Direction
Copy out the rows below exactly as they stand, from the row containing "list Ломбард вправе уменьшить" down to the row containing "list Заемщик вправе", both included.
▽
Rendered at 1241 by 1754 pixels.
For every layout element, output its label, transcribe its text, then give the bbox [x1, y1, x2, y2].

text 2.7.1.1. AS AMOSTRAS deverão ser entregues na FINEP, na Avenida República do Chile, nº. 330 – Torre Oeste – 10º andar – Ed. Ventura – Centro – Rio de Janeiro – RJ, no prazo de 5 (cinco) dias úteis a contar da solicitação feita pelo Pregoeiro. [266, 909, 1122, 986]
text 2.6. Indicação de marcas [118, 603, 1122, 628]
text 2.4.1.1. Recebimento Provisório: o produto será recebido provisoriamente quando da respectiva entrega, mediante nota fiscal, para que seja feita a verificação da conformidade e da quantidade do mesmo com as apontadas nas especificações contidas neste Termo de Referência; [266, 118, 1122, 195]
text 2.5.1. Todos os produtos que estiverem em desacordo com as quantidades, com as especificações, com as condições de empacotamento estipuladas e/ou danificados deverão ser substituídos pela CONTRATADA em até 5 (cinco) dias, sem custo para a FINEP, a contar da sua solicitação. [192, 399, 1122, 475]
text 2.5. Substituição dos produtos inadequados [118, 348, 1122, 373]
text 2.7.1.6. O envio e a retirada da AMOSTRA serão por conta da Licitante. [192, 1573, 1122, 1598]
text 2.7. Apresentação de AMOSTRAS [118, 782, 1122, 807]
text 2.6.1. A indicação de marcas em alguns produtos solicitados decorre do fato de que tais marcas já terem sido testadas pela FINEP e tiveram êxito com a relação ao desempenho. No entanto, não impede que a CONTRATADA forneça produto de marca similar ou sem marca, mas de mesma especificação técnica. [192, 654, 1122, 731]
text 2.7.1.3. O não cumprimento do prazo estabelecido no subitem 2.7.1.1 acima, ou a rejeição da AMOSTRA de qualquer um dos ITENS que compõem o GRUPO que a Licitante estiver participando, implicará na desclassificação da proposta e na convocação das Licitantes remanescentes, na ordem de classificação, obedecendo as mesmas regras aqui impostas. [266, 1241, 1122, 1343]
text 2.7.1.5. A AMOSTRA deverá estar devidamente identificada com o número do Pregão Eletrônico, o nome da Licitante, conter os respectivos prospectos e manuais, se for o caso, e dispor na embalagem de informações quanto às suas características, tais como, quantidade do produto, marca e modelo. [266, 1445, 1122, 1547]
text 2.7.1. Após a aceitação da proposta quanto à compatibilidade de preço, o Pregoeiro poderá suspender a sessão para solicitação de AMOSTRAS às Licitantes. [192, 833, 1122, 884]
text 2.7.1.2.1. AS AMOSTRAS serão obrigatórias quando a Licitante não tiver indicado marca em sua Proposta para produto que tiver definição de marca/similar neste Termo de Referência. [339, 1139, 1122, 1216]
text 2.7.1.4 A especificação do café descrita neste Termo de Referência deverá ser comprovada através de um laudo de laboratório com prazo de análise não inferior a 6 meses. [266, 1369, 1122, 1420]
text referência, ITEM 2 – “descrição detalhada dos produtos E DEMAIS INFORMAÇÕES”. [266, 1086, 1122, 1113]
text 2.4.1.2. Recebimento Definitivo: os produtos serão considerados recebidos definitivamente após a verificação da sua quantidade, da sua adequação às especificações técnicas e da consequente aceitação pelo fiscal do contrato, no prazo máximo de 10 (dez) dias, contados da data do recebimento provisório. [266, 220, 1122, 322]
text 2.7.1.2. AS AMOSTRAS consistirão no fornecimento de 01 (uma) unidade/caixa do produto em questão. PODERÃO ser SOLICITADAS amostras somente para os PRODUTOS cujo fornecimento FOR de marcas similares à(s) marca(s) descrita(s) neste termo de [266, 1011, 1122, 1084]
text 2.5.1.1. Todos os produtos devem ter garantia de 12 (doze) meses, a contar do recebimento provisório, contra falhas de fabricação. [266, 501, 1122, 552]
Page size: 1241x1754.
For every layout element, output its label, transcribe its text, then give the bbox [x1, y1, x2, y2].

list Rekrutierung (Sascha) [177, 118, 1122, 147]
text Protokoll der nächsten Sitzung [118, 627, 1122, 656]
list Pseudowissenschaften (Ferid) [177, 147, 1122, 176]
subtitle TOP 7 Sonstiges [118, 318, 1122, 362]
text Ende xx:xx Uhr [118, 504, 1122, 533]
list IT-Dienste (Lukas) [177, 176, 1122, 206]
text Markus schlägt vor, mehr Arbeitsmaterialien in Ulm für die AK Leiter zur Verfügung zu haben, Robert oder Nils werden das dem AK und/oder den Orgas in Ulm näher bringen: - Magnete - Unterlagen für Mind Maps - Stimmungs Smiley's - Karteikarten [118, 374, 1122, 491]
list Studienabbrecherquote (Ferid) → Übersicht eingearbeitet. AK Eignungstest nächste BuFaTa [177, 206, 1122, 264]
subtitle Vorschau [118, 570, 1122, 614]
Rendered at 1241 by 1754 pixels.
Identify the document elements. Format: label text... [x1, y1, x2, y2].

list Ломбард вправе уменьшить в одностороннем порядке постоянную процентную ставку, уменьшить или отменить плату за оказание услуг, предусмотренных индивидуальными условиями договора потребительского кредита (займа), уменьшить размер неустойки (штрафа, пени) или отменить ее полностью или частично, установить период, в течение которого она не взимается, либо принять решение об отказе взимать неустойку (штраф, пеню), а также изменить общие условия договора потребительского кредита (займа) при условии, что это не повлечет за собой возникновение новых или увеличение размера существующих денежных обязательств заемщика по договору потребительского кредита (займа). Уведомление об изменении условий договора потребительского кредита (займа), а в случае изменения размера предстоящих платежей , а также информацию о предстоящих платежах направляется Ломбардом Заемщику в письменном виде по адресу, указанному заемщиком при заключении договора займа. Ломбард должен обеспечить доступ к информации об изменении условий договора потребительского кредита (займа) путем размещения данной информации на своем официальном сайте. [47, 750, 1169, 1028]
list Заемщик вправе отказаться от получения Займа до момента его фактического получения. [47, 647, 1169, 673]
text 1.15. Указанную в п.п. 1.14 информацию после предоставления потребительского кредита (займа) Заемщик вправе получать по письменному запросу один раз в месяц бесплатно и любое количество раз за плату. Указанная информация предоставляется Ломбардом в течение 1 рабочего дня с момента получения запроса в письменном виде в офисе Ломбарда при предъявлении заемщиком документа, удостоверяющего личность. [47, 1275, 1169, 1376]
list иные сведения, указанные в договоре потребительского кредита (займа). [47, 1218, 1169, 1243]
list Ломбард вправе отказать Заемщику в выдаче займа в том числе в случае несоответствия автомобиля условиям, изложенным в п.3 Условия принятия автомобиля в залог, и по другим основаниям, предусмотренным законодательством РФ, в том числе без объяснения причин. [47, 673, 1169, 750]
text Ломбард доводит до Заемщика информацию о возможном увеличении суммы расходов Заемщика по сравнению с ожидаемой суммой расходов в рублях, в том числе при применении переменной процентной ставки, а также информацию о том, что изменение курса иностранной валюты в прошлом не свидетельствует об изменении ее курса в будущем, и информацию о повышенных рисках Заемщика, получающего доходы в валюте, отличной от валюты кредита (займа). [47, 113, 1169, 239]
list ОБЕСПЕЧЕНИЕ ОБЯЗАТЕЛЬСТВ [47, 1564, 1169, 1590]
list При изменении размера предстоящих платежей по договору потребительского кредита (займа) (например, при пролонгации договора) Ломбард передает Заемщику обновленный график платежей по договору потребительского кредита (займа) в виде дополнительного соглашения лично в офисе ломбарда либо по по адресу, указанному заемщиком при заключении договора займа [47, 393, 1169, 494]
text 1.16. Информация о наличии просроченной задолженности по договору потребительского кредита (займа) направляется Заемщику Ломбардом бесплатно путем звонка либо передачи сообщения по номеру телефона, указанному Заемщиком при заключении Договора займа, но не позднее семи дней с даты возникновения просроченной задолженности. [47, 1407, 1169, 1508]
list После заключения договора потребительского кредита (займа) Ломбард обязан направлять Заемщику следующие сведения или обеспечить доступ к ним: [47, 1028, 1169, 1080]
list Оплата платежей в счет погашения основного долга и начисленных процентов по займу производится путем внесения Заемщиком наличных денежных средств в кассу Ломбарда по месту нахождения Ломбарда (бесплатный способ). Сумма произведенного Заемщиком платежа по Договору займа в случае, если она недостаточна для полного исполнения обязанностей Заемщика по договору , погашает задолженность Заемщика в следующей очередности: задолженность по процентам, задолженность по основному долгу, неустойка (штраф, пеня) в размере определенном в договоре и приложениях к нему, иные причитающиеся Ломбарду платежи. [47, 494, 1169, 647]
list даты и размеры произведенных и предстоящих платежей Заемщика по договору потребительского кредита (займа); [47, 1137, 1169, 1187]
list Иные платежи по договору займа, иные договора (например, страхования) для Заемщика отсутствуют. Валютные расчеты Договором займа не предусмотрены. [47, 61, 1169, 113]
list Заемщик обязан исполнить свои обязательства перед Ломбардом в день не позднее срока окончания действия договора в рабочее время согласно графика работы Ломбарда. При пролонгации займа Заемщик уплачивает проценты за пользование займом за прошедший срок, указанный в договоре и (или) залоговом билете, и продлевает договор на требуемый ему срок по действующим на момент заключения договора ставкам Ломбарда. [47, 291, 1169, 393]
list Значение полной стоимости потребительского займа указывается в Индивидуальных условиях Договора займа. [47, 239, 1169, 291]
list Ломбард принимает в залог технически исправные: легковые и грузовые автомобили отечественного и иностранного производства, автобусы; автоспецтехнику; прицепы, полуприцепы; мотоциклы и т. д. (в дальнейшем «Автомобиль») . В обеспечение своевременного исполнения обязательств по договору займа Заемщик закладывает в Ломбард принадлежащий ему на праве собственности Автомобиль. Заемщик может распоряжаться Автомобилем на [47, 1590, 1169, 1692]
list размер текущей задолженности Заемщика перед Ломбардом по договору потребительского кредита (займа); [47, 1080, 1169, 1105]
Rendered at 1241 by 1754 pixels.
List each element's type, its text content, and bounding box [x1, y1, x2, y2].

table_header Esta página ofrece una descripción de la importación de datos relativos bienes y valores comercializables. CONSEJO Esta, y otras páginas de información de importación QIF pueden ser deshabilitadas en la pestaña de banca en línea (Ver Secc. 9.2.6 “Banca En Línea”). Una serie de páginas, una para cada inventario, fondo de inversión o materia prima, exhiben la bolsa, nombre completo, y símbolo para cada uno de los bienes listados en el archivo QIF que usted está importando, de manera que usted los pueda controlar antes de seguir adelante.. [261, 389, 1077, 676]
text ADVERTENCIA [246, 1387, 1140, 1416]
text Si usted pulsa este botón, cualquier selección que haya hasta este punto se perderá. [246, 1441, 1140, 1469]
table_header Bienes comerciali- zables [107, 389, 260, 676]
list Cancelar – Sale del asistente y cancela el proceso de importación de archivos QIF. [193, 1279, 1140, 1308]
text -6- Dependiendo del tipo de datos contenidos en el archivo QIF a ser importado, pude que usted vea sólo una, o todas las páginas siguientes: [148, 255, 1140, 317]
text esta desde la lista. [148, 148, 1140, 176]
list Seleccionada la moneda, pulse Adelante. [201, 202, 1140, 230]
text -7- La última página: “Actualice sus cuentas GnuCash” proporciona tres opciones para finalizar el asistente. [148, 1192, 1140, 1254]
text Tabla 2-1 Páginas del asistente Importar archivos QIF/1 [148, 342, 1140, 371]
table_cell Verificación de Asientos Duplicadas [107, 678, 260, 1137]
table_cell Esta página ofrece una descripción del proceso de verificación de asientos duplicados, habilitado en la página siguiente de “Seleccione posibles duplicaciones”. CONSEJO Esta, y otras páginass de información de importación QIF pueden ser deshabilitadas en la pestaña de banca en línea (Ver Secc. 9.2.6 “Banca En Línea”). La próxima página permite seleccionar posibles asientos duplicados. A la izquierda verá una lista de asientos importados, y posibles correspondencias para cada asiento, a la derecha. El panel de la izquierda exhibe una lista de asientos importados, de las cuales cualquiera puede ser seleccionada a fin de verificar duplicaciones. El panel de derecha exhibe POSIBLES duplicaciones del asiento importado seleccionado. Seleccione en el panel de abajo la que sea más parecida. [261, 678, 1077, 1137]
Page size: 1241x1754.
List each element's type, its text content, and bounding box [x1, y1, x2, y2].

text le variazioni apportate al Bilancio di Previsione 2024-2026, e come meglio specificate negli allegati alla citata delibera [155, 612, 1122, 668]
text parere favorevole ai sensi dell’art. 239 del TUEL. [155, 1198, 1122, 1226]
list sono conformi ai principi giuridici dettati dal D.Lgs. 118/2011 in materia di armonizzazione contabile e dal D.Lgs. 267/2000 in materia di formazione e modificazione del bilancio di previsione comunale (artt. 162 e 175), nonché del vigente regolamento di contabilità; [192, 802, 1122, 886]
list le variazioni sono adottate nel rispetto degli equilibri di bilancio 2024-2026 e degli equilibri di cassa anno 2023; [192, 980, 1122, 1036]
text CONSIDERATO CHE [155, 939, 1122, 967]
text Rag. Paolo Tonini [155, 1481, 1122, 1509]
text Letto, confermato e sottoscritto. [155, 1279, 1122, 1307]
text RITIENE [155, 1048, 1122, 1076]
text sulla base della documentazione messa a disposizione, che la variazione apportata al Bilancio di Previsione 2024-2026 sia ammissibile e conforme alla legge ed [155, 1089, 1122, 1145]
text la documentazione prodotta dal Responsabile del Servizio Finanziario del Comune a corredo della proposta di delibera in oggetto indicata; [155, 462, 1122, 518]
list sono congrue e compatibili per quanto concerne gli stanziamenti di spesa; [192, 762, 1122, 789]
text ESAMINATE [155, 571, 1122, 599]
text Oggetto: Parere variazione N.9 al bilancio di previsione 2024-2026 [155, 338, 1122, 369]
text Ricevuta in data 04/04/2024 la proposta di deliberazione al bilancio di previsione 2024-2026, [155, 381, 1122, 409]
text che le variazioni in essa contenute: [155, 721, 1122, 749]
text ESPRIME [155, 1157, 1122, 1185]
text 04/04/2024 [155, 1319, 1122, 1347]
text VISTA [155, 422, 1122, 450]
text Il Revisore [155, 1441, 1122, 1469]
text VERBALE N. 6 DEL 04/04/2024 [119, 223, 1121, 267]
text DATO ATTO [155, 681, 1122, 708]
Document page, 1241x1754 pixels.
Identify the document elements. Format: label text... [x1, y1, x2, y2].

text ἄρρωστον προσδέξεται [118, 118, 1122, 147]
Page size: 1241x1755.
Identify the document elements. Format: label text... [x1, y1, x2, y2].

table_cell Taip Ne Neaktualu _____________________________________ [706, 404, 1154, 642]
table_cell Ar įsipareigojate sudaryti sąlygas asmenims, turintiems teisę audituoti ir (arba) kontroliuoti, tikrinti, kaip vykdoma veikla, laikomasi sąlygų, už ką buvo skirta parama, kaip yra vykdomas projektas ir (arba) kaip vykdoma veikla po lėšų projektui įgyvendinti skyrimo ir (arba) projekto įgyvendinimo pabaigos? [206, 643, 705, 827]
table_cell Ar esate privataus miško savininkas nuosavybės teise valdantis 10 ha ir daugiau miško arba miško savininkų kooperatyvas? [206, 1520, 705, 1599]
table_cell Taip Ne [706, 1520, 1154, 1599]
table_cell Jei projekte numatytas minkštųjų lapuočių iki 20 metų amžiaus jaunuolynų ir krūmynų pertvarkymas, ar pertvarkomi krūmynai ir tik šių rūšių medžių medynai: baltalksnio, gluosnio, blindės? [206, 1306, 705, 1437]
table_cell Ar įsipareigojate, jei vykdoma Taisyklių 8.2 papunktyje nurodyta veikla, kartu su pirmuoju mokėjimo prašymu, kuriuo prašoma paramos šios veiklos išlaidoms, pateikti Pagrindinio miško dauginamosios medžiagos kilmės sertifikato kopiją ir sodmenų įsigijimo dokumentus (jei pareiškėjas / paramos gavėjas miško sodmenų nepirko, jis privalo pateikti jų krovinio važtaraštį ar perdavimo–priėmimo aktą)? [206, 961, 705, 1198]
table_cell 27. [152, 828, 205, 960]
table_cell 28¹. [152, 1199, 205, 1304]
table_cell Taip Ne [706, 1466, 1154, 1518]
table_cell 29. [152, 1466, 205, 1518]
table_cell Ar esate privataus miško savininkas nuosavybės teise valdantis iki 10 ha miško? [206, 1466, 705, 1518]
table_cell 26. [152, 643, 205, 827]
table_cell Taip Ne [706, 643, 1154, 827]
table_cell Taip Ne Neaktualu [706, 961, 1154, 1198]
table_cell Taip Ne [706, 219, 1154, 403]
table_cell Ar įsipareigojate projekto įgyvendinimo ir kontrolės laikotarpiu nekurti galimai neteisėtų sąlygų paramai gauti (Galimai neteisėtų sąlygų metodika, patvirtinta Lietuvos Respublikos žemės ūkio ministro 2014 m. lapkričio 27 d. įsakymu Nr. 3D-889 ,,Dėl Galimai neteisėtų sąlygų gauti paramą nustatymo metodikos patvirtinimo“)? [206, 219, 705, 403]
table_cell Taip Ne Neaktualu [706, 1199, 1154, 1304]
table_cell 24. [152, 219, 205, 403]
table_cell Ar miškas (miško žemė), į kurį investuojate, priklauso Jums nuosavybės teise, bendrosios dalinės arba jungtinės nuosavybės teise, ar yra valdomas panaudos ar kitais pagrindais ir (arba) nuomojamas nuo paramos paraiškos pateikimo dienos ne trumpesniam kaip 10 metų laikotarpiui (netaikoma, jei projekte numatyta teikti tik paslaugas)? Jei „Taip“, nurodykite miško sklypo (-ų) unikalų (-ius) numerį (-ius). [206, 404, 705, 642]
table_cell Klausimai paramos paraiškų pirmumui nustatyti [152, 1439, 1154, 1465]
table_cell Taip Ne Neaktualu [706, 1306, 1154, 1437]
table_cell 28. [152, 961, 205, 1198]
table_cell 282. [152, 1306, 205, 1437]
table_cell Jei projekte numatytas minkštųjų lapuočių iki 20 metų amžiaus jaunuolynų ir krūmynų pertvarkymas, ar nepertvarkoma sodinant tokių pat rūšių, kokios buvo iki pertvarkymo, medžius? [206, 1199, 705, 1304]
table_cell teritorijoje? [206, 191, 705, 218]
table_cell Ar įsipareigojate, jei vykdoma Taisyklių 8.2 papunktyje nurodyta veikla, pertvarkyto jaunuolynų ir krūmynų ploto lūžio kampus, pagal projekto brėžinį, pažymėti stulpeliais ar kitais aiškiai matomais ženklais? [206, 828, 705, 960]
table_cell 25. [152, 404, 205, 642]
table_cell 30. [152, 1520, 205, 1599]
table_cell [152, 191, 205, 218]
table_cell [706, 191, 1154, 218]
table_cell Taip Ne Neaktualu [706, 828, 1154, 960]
△
Full answer
list Ломбард вправе уменьшить в одностороннем порядке постоянную процентную ставку, уменьшить или отменить плату за оказание услуг, предусмотренных индивидуальными условиями договора потребительского кредита (займа), уменьшить размер неустойки (штрафа, пени) или отменить ее полностью или частично, установить период, в течение которого она не взимается, либо принять решение об отказе взимать неустойку (штраф, пеню), а также изменить общие условия договора потребительского кредита (займа) при условии, что это не повлечет за собой возникновение новых или увеличение размера существующих денежных обязательств заемщика по договору потребительского кредита (займа). Уведомление об изменении условий договора потребительского кредита (займа), а в случае изменения размера предстоящих платежей , а также информацию о предстоящих платежах направляется Ломбардом Заемщику в письменном виде по адресу, указанному заемщиком при заключении договора займа. Ломбард должен обеспечить доступ к информации об изменении условий договора потребительского кредита (займа) путем размещения данной информации на своем официальном сайте. [47, 750, 1169, 1028]
list Заемщик вправе отказаться от получения Займа до момента его фактического получения. [47, 647, 1169, 673]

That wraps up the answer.